● ACTION ITEM: Continue the forum thread about the iMac that won't boot from the point where it stops.

● EXTRACT:
════════════════════
# My iMac wont boot up!!!



## Marco Prince (Nov 9, 2012)

My desktop just quit on me I came in oneday and it was stuck on a white page apple logo in center with a spinning loading symbol below it I've tried several reboot tricks but nothing works. Can someone please help with this problem?dont exactly remember the specs but but its the biggest model they make with the 27" monitor, please help!!!


----------



## sinclair_tm (Mar 11, 2005)

Did you install any new hardware or software before this happened? Any software updates? What reboot tricks did you try?


----------



## Marco Prince (Nov 9, 2012)

Yea I think my wife tried to update it. 
Here's the steps. 

Step 1
Select Restart from the Apple menu. Then click "Restart" when the dialog box appears.

Step 2
Press the power button, which is located in the lower left corner of the back of the iMac. Then click "Restart" when the dialog box appears.

Step 3
Press the "Control" and eject keys simultaneously. (The eject key is at the upper right of the keyboard.) Then click "Restart" when the dialog box appears.

Force Restart Methods
Step 1
Press "Control," "Command" and "Esc" at the same time. If an application is frozen you may not need to reboot. Select the frozen application in the window that appears and click "Force Quit." If the computer still will not respond you may need to use one of the following methods to force a restart.

Step 2
Press and hold the power button for about five to seven seconds. The computer should shut down. Note that you will lose any unsaved work and may damage the operating system.

Step 3
Press "Control" and "Command" while you press the power button. The computer should shut down. Note that you will lose any unsaved work and may damage the operating system.

Step 4
Unplug the iMac from the wall. Do this as a last resort, as it will likely cause damage to the computer and software.
════════════════════
Stored items from a collection
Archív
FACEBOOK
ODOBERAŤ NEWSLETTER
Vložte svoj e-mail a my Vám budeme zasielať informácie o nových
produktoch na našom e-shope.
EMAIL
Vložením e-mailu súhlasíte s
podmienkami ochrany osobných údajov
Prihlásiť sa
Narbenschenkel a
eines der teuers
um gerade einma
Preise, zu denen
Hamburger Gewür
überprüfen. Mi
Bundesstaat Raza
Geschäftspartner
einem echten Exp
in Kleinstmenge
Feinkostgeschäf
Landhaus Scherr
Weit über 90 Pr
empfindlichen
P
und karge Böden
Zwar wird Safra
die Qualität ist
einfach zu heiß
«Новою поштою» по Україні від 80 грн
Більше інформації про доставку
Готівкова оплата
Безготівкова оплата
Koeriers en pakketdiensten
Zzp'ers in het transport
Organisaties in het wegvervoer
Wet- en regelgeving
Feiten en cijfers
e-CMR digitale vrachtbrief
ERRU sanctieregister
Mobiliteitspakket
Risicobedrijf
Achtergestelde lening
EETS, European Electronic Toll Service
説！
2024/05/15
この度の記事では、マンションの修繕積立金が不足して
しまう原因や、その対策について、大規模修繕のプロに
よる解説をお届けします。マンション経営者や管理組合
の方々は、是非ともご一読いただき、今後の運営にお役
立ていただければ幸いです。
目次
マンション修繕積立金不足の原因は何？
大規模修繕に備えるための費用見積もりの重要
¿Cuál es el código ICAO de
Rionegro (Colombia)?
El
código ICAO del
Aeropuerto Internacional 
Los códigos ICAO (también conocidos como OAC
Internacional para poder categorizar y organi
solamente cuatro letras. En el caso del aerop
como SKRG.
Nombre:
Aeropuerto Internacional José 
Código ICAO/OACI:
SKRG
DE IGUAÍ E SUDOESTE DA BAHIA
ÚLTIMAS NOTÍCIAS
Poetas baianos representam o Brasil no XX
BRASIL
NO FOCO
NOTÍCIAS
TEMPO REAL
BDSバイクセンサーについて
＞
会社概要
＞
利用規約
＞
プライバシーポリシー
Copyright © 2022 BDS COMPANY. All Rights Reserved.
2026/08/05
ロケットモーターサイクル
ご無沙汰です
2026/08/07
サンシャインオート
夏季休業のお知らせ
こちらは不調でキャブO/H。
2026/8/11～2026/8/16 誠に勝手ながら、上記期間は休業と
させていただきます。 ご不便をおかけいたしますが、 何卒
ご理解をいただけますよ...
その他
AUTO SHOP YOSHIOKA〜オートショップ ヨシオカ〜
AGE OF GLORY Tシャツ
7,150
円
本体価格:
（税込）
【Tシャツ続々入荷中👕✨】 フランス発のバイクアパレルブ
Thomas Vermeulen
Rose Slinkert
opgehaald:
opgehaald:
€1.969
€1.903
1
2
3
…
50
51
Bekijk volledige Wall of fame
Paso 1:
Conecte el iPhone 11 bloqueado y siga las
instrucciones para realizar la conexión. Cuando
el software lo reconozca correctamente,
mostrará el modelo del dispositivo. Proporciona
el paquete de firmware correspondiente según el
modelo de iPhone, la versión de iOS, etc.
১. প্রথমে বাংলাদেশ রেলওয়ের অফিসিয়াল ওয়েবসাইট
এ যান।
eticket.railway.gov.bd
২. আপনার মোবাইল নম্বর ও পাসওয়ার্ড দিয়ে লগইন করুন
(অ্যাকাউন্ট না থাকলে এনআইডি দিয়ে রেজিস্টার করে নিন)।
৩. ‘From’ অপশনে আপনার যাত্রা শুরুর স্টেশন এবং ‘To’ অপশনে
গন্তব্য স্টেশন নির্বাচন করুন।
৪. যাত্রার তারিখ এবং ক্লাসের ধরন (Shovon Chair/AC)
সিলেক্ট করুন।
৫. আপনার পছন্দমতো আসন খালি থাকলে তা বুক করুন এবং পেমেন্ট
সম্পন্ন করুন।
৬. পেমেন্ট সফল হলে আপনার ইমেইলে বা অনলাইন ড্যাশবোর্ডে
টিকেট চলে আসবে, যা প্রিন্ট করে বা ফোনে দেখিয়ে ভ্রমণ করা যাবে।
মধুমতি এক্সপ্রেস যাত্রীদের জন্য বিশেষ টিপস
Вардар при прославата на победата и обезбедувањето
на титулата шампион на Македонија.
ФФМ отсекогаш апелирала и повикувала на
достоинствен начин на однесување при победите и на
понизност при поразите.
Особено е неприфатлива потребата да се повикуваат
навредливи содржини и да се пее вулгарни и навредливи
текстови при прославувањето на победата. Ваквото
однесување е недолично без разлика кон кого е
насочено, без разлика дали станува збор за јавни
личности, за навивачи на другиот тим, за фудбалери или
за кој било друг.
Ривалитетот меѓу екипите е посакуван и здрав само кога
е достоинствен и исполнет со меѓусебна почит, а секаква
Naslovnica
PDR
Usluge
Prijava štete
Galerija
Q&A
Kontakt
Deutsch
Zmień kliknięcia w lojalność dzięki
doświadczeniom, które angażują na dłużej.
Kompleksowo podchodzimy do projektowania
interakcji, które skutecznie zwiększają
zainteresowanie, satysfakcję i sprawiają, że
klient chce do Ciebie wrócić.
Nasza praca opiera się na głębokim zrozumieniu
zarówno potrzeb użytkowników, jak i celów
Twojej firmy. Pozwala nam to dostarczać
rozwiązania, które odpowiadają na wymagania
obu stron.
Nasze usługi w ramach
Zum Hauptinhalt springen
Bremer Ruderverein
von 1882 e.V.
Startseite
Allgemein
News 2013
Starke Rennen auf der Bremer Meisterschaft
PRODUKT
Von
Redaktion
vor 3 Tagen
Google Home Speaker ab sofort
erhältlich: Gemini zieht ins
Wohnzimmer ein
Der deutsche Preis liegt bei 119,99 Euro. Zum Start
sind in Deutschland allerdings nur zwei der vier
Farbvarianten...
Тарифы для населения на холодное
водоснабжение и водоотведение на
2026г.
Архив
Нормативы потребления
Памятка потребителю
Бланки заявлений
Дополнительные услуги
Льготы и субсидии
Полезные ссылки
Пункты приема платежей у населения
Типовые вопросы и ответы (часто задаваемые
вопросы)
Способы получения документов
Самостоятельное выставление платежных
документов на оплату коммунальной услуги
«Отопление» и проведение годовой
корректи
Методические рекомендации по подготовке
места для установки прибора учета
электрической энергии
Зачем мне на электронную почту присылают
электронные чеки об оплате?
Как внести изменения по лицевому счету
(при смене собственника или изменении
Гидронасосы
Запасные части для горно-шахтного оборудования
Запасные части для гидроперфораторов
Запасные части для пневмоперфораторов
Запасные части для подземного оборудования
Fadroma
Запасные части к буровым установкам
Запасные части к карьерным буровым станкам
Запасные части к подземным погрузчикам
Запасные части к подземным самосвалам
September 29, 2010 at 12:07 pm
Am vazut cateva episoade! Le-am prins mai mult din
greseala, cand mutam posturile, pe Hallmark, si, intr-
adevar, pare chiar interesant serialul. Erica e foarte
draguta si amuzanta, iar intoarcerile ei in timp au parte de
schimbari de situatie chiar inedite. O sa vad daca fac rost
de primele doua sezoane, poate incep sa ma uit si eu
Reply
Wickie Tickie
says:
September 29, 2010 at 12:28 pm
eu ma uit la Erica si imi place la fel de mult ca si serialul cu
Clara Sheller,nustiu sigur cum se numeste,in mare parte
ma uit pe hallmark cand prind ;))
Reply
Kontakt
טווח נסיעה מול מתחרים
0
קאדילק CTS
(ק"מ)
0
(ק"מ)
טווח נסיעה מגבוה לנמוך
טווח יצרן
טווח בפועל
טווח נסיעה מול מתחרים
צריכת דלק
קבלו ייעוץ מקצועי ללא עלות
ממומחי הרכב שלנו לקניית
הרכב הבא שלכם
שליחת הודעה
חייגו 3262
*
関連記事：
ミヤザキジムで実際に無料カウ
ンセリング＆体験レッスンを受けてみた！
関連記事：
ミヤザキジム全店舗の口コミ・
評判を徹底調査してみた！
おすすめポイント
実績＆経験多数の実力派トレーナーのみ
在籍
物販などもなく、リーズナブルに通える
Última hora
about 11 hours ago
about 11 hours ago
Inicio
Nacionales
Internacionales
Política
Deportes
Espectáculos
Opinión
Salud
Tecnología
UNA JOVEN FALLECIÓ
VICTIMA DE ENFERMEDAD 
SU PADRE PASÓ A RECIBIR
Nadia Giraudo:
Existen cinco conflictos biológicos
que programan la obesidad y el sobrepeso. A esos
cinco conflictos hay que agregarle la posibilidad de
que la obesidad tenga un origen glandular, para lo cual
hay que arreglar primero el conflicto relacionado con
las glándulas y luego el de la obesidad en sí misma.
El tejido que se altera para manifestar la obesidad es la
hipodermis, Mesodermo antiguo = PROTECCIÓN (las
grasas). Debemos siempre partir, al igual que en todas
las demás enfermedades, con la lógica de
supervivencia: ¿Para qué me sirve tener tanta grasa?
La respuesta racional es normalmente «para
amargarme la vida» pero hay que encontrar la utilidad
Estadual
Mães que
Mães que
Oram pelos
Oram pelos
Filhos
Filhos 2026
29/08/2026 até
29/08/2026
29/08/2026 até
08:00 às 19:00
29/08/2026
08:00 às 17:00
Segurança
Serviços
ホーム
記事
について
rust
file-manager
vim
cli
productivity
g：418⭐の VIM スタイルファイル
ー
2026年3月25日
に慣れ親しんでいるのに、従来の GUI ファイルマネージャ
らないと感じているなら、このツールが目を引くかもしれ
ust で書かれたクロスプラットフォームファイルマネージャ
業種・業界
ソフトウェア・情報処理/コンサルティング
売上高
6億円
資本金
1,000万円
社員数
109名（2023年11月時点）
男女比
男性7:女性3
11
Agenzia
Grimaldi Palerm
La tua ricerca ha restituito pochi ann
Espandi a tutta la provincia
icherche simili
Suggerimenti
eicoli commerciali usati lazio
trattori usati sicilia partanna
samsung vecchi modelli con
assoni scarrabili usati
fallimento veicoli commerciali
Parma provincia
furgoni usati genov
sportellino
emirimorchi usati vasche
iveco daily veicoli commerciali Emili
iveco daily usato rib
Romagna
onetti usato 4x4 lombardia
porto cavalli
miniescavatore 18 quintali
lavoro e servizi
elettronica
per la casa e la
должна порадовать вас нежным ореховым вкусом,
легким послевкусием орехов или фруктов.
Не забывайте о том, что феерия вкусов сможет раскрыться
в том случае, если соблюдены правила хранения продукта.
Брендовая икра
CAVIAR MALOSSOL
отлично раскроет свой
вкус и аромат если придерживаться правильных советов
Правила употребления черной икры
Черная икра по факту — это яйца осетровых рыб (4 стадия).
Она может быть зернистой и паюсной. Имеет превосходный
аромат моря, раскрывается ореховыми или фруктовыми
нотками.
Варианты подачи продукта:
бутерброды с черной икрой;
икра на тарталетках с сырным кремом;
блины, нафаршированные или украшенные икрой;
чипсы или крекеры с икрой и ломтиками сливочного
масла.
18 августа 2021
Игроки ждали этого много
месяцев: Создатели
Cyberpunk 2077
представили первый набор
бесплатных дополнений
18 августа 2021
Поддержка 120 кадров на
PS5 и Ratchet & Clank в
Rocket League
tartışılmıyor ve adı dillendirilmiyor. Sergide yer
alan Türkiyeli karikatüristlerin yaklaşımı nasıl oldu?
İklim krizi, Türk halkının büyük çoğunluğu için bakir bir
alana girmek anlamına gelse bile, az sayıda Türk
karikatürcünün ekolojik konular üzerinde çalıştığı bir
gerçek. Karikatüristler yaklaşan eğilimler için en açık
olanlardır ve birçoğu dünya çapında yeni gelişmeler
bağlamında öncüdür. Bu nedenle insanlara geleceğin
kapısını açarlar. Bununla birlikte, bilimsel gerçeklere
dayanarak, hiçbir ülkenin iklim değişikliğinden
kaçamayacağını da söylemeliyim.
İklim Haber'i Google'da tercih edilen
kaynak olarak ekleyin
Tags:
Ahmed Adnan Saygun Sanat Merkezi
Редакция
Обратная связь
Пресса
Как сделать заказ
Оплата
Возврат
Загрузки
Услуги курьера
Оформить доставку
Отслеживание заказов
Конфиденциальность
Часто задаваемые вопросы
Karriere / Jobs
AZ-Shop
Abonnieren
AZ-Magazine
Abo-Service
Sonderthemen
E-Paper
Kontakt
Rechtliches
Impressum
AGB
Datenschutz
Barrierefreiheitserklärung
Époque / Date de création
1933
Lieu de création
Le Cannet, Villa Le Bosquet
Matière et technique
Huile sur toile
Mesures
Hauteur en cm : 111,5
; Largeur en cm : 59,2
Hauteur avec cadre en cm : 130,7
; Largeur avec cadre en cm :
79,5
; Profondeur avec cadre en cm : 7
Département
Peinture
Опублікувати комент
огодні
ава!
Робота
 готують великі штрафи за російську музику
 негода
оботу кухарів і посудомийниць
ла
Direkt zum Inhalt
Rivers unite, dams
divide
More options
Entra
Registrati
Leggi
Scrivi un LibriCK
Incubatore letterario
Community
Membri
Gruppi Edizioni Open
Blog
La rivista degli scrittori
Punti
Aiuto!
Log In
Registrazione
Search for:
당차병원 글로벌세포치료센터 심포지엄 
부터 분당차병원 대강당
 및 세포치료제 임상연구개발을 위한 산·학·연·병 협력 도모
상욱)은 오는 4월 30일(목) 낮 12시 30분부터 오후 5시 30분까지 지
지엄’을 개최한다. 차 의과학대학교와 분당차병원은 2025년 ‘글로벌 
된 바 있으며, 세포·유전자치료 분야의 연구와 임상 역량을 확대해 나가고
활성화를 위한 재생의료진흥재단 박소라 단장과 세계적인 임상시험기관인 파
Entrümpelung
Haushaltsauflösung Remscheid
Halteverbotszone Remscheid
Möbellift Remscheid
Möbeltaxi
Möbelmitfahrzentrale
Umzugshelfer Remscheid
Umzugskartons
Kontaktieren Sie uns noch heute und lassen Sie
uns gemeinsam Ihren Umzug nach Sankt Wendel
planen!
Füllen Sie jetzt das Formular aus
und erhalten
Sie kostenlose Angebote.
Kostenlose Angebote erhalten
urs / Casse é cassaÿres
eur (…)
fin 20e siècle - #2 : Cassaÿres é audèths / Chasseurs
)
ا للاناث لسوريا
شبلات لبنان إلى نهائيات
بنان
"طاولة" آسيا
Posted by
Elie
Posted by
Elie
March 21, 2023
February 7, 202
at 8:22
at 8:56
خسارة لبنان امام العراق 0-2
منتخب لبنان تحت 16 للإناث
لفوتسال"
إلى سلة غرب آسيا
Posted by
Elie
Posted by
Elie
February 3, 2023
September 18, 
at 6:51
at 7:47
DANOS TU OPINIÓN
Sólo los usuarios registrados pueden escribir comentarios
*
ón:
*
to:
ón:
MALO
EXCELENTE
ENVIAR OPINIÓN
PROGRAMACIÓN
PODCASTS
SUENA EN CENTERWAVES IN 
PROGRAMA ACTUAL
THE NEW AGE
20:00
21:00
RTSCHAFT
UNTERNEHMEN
════════════════════
● ANSWER FOR THE TASK:
----------



## Marco Prince (Nov 9, 2012)

Then,


Restarting and Booting Options

Step 1
Plug the computer back in if necessary. Then press the power button to start the computer.

Step 2
Press the "C" key when you hear the start-up chime to boot from a CD or DVD.

Step 3
Press the "Shift" button when you hear the start-up chime to boot into Safe mode. Some features are disabled in this mode.

Step 4
Press the "Option" key when you hear the start-up chime to select which hard drive or volume Mac boots into. For example, if you need to boot into Windows using Bootcamp you should use this method.


----------



## Kefali (Nov 11, 2012)

Can we start at the beginning? What Operating system is it running? Snow Leopard? Lion? Mountain Lion?

If Snow Leopard, have you the installation Disc?
If Lion, have you made an installation USB memory stick?
If Mountain Lion, can you boot with the Recovery Partition?


----------



## sinclair_tm (Mar 11, 2005)

So, holding down the option key and selecting the hard drive didn't help? And Safe mode didn't boot? Try turning it on, and as soon as you do, hold down command, option, P and R. Keep them held until you hear the startup chime 4 times, then let go and see if it boots up.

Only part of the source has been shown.